In front-page-inducing (left) comments to Quebec journalists in Rome to cover yesterday's reception of the pallium by his successor, the New England-bred Archbishop Gerald Lacroix, Ouellet said that while "you can't keep the world from dreaming things up," seeing Benedict's workload at close range makes the prospect of the papacy "not very enviable."
"It is a crushing responsibility," the cardinal mused. "It's the kind of thing you don't campaign for."
Asked about his own years as archbishop of Quebec, the highest-ranking Canadian ever to serve at the Vatican said he could end up in "tears" recalling them.
"It is difficult to leave," he said. "I have incredible memories."
At the same time, the 67 year-old cardinal defended his penchant for stirring the civic pot in the highly-secularized province, where the cardinal sparked a heated reaction early last year for calling abortion a "moral crime" -- a "small phrase" which, he said at the time, had been "twisted" out of its original context and "created" as "a weapon... to discredit [him]."

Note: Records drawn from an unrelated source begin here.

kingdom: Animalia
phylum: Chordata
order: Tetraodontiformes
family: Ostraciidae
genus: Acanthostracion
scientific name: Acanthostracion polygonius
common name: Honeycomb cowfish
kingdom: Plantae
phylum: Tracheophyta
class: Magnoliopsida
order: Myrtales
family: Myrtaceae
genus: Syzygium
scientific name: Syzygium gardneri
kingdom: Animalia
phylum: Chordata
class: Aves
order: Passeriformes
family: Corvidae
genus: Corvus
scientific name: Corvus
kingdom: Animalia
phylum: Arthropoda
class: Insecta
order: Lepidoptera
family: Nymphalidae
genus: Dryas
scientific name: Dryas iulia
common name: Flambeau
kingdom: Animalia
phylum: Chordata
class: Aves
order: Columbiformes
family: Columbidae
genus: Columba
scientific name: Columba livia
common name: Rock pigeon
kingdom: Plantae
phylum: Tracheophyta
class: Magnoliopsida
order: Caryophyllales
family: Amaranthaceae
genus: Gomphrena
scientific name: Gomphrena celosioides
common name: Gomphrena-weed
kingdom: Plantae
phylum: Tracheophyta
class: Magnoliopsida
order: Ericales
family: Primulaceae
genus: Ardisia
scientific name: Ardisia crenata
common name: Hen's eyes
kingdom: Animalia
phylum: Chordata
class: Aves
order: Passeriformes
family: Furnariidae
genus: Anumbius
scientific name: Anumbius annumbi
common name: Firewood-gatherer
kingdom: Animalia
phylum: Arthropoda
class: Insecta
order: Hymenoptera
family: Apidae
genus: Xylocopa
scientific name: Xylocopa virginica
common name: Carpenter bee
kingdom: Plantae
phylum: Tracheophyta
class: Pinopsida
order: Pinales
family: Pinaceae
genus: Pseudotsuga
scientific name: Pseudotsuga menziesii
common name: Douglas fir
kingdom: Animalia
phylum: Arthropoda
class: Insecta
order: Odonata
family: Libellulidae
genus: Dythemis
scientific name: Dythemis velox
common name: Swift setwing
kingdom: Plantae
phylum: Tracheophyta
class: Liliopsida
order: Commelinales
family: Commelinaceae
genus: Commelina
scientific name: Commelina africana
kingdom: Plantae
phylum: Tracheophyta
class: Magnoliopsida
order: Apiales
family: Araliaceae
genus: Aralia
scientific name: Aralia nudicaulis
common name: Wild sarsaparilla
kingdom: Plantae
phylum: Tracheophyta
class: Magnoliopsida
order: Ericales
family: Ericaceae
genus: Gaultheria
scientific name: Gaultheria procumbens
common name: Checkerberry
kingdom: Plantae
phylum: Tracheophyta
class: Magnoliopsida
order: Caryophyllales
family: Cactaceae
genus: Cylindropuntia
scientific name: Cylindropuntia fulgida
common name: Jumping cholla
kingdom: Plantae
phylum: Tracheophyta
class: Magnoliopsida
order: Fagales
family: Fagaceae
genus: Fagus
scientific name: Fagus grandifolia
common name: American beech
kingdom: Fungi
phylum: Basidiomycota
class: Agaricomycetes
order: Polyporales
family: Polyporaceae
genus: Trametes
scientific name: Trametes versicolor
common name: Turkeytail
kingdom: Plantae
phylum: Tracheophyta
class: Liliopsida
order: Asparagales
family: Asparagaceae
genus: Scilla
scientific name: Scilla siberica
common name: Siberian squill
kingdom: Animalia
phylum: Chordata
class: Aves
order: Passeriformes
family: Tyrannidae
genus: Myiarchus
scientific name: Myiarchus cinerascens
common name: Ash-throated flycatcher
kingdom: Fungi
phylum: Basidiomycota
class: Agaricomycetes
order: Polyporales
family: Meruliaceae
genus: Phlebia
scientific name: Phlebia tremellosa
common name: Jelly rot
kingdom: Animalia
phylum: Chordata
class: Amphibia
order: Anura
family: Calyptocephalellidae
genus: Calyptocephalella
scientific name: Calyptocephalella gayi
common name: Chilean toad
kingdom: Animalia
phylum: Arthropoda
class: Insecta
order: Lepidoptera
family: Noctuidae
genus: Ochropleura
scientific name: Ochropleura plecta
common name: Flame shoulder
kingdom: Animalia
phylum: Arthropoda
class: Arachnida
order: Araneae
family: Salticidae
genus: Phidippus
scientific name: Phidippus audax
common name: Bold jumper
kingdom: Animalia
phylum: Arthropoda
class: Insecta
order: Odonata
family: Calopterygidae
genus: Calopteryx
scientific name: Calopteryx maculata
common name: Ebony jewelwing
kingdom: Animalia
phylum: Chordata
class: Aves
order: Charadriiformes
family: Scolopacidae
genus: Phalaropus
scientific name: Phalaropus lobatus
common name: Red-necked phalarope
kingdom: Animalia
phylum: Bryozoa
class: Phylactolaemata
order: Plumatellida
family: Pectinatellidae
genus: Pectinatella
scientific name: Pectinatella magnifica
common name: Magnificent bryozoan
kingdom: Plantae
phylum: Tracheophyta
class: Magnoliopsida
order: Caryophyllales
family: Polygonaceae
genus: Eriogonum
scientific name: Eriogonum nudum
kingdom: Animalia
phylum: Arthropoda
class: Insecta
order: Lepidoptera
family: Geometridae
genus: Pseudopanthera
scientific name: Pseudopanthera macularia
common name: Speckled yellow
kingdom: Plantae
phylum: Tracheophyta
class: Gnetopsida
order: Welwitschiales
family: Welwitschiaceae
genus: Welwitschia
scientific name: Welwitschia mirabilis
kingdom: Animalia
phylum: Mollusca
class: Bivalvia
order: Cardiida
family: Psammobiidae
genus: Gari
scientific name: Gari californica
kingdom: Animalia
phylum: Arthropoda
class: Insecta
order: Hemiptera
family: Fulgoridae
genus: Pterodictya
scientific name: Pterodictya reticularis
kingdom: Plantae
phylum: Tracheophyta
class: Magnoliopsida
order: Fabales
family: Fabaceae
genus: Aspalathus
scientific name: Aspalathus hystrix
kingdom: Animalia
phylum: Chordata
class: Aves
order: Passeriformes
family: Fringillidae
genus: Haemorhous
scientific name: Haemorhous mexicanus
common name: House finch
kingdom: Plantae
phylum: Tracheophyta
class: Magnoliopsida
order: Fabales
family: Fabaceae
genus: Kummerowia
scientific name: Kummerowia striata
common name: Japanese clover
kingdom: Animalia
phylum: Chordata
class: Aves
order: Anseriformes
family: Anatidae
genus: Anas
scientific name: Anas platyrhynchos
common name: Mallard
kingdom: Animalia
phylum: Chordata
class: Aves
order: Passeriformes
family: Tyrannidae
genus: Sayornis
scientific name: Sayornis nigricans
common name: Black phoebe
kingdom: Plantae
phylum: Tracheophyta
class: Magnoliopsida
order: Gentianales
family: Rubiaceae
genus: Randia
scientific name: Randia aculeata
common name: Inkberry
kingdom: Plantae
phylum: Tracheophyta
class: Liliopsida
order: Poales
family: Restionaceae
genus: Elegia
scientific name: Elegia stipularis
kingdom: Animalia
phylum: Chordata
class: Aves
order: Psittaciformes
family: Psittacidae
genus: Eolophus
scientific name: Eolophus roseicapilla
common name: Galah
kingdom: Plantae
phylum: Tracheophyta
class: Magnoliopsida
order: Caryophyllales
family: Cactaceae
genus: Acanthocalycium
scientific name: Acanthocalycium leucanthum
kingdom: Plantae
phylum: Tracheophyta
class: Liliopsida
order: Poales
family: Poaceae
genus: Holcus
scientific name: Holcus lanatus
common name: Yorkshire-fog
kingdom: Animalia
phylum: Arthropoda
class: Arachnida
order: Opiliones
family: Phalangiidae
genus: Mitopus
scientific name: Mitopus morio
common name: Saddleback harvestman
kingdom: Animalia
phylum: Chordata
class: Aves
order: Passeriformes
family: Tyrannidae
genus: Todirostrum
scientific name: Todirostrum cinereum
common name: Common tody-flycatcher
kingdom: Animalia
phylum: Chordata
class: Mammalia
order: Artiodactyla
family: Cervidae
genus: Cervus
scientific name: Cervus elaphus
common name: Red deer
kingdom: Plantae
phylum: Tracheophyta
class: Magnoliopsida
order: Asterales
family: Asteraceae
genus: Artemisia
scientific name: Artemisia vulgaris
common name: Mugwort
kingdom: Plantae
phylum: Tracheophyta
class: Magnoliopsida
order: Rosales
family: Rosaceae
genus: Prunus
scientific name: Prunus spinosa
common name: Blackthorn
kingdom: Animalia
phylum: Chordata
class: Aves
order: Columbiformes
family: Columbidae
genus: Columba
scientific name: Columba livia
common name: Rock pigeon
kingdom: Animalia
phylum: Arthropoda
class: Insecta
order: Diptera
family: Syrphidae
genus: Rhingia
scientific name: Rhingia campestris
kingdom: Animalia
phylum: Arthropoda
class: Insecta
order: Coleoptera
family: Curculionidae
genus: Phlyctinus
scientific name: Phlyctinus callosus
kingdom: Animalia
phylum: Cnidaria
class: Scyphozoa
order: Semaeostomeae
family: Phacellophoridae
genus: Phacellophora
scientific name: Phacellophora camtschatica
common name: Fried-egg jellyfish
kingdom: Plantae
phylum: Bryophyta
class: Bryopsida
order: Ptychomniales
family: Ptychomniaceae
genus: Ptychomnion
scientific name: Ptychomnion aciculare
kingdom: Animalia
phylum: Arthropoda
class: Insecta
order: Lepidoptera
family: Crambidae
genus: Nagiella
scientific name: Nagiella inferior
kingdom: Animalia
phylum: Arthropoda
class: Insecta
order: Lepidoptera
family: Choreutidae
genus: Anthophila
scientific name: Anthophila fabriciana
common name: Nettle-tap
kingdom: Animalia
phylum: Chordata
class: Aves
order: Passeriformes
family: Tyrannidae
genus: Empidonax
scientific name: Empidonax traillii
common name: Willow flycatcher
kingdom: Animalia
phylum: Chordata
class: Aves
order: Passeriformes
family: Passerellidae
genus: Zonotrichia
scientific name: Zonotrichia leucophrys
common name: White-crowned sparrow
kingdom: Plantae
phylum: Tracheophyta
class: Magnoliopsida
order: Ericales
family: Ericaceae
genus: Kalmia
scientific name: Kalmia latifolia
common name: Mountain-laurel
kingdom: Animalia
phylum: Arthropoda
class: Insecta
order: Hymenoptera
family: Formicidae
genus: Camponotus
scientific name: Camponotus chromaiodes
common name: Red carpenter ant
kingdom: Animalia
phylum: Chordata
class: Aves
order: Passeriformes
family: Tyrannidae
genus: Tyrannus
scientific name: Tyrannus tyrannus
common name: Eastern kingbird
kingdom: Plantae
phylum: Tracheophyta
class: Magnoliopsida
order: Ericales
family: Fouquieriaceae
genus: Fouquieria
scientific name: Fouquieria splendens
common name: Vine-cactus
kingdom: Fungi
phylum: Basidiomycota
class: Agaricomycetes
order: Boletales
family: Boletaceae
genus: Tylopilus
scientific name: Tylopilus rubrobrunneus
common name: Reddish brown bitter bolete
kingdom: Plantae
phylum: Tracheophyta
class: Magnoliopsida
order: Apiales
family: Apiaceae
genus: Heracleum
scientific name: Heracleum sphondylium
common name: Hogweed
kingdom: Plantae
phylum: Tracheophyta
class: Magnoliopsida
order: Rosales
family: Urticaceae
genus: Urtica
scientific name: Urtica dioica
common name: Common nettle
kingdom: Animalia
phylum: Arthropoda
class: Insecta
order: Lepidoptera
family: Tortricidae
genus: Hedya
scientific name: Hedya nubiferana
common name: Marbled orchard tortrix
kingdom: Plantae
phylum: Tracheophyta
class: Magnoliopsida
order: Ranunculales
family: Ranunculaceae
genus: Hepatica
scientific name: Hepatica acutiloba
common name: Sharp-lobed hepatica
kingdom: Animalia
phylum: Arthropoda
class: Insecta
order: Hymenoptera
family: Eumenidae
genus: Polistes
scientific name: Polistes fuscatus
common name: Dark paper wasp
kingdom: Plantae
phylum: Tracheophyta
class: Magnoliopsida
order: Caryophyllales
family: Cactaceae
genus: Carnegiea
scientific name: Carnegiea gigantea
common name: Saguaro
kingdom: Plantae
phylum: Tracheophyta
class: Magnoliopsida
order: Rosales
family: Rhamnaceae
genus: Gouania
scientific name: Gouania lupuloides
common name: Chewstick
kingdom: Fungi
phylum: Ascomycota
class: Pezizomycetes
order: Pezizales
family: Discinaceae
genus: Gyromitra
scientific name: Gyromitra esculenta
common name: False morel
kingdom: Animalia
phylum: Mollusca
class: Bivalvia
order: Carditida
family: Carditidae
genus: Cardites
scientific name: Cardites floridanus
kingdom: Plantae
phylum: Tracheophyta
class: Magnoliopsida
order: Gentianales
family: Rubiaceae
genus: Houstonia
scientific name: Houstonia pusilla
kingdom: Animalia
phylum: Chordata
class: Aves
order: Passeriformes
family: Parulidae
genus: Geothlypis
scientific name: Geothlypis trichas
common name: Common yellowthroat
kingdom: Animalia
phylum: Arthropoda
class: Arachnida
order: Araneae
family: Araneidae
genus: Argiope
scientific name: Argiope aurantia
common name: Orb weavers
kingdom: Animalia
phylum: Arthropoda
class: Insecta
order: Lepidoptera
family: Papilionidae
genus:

In retrospect, though, "I did what I had to do," Ouellet remarked yesterday. "I don't regret anything.
"I loved the people very much. And when you have to say a difficult truth, even that's an act of love, even if it's hard to accept."
Despite having departed for Rome, the defining word on Quebec's Catholic future lies all the more in Ouellet's hands -- the majority of the region's diocesan bishops are either at or within a few months of the retirement age of 75, led by Cardinal Jean-Claude Turcotte of Montreal, who marked the milestone earlier this week.